Часть 10: «Как затишье перед бурей»
Когда второй день при обществе был почти на исходе, Дазай всерьёз стал задумываться о мальчике-тигре.
Самое сложно слово? Ответственность. Быть ответственным и чувствовать ответственность — две самые разные вещи, порой не совместимые. Шатен всегда был ответственным, всегда исполнял обещанное и оправдывал свои неповторимые ожидания. Даже за свои мелкие проступки отвечал, а мог и солгать, от чего никогда не испытывал угрызения совести или стыда. Сложностей не было, до одного резкого своей неугомонной жизни, полной серой рутины и суицидальных желаний. До появления Ацуши, жизнь ему казалась слишком простой и до невыносимости скучной. Именно в этот момент в нем что-то, давно сломанное и утерянное, нашлось. Подобно любимой игрушки детства — навевает добрые и забытые воспоминания, вспомнив которые, начинаешь жалеть о некоторых содеянных вещах прошлого и о быстром ритме жизни. Ответственность — наверное это и есть то чувство, которое всеми силами ненавидешь и презираешь, но оно вновь побеждает тебя из-за твоих стремлений и желаний.
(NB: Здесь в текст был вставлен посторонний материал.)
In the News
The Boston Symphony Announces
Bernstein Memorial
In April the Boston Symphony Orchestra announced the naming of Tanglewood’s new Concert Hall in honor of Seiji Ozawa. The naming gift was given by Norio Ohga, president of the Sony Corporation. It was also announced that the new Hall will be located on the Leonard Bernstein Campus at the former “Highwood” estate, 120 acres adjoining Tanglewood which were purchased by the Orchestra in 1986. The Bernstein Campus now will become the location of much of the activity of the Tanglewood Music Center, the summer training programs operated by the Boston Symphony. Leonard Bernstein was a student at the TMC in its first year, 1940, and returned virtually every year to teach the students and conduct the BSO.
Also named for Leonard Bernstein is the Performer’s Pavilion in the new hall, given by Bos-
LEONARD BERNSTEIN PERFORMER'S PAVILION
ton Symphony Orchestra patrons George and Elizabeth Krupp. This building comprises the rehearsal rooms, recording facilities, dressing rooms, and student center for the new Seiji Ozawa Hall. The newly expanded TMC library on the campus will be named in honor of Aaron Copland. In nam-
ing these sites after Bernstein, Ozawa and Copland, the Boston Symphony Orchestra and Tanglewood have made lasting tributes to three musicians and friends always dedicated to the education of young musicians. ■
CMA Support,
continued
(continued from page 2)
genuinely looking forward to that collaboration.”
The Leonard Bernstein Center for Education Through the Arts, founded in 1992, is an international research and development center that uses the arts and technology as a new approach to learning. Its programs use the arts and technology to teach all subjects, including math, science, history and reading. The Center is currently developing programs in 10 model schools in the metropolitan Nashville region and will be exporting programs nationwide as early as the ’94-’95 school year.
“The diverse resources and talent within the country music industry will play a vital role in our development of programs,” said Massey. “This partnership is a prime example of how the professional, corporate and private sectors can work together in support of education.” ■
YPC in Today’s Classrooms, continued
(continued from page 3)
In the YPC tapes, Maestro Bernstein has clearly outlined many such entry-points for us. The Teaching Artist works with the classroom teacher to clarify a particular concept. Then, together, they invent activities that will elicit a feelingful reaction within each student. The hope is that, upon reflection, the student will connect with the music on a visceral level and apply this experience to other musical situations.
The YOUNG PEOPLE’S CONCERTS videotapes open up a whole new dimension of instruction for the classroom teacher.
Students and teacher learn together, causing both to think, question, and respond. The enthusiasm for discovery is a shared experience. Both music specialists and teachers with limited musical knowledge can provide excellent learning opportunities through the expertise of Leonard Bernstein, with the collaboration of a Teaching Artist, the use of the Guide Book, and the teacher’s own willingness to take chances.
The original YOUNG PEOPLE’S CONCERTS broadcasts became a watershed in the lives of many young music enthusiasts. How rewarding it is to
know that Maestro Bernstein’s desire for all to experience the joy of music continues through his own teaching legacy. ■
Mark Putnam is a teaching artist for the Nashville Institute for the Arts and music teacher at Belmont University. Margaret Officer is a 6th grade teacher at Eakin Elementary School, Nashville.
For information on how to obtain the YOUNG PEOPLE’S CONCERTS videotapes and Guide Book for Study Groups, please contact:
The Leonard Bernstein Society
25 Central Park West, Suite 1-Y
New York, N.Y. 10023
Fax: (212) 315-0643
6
Привязанность. Что известно об этом слове? Дазаю оно никогда ничего хорошего не сулило, оно всегда делит его жизнь на «до» и «после». Это «до», становиться точкой начала отсчёта, а «после» становиться его концом, что находиться между этим промежутком, неизвестно, такое обычно не запоминается настолько ярко, как точки «начала и конца». Только тогда наступает момент, когда можно назвать себя совершенно другим человеком.
Чувствовать ответственность — понять это Осаму смог тогда, когда в его жизни появился Ацуши. Именно он стал новой точкой отсчёта.
Второй день. Будет ли он таким же запоминающимся, как первый?
Суицидник, сложа руки за голову, сидел на излюбленном диванчике в агентстве, наблюдая за всем происходившем со стороны, он усмехнулся. Давно не доводилось видеть ему такое зрелище, как очень усердная работа его коллег. С подобного «мероприятия», он чаще всего сбегал или, если застали его без дела, то по-прежнему ничего не делал и отлынивал от работы. Но сейчас никто подумать не мог, о том, что их коллега-суицидник может уйти, все были слишком заняты поиском чего-то. Да и сам-то мужчина не горел особым желанием сбежать, на то были причины, чтобы остаться.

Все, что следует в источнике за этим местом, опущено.